I took a slow step forward, completely erasing the physical distance he had so carefully maintained for the last month.
Stopping mere inches from his chest, the overwhelming proximity of his body was intoxicating. The heat radiating off his skin was a physical pressure, drawing me in.
I reached up, my hand trembling slightly, and placed my palm flat against his chest.
Hayes went rigid, a ragged breath hissing through his teeth. Beneath his faded t-shirt, his heart hammered a frantic, violent rhythm against my hand.
“You’re a good man, Hayes Easton,” I whispered, the absolute truth of it finally settling deep into my bones.
“I’m trying to be,” he rasped, his voice cracking entirely. “God, Delaney, I am trying so damn hard.”
He slowly raised his hands, terrified of crossing a boundary without permission, bringing his rough, callused fingers up to cup my face.
The contrast of his work-worn hands against my skin was beautiful.
His thumbs brushed across my cheekbones, his touch so unbelievably tender it felt like reverence.

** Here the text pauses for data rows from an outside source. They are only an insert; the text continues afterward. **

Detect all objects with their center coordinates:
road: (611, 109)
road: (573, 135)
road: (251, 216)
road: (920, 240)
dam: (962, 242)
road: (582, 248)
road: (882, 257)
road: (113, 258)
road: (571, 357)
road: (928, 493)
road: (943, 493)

“You look so beautiful today,” he murmured, his gaze dropping to my lips before lifting back to my eyes. “Watching you out there... capturing the joy instead of the grief. It’s exactly where you belong. You belong in the light.”
The heavy ice that had protected my heart for months finally melted, evaporating into nothing in the scorching heat of the cramped shed.

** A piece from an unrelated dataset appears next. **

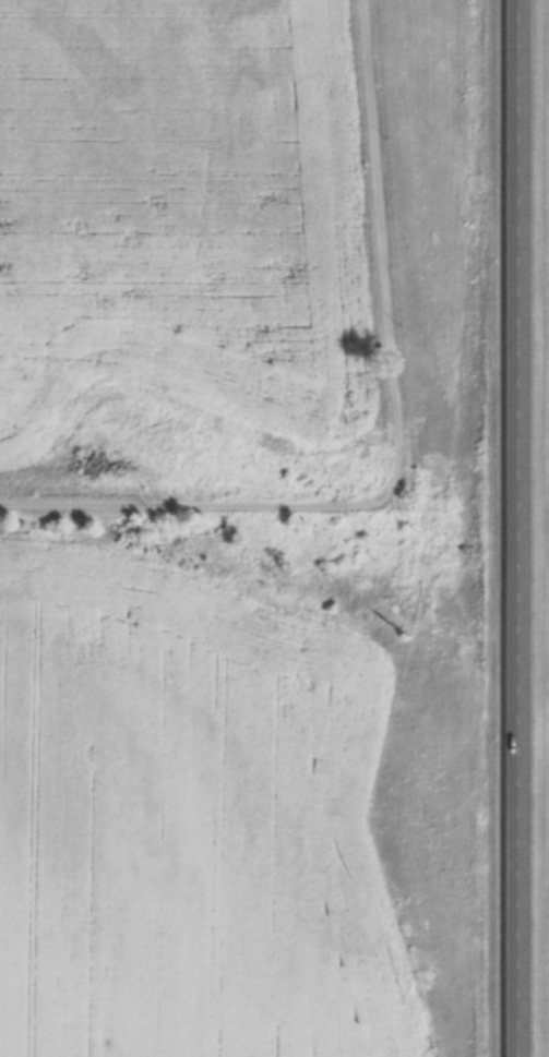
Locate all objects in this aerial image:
road: (197, 503)
road: (509, 528)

I didn’t want to fight him anymore or test his resolve. I wanted my husband.
I slid my hand up his chest, tangling my fingers firmly into the soft hair at the nape of his neck, and pulled him down.
Hayes groaned—a deep, desperate sound that vibrated directly against my mouth—and closed the final fraction of an inch between us.
The kiss was a torrential, devastating collision.
It held the crushing weight of every silent apology he had offered in the dirt, and every ounce of the agonizing longing I had suppressed.
His arms wrapped tightly around my waist, lifting me slightly off my feet and crushing my body flush against the unyielding heat of his chest.
I opened my mouth to him, kissing him back with a fierce, demanding passion that stole my oxygen. The taste of him—salt, honest sweat, and the intoxicating familiarity of the man I loved—flooded my senses.
He backed me slowly against the heavy wooden door, pressing me into the solid timber, devouring my mouth with starving intensity. His callused hands mapped the curve of my waist and spine, pulling me closer, silently pleading for the physical reassurance that this was real.
When we finally broke apart, we were both breathless.
Hayes rested his forehead against mine, his chest heaving, his hands gripping my hips as if terrified I might slip through his fingers. His eyes remained closed, a look of pure agony and absolute relief washing across his features.
“Delaney,” he whispered, hovering right on the edge of a plea he refused to vocalize. He wouldn’t ask me to come home. He had promised to let me set the pace, and he was fighting his own desperate instincts to honor that boundary.
I opened my eyes, looking at the dust on his cheek and the beautiful, shattered soul of the man who had completely rebuilt himself just to stand beside me.
I slid my hands down to rest flat against his chest, feeling the erratic thud of his heart.
“I’m not putting my ring back on,” I breathed. “Not yet. And I’m not ready to pack up my things and move back to Medina today.”
Hayes swallowed hard, his jaw tightening, but he gave a resolute nod. “I know. I’ll wait as long as it takes.”
I reached up, pressing a soft kiss to the corner of his mouth, feeling the rough scrape of his afternoon stubble. “Thank you.” It was all I could think of to say.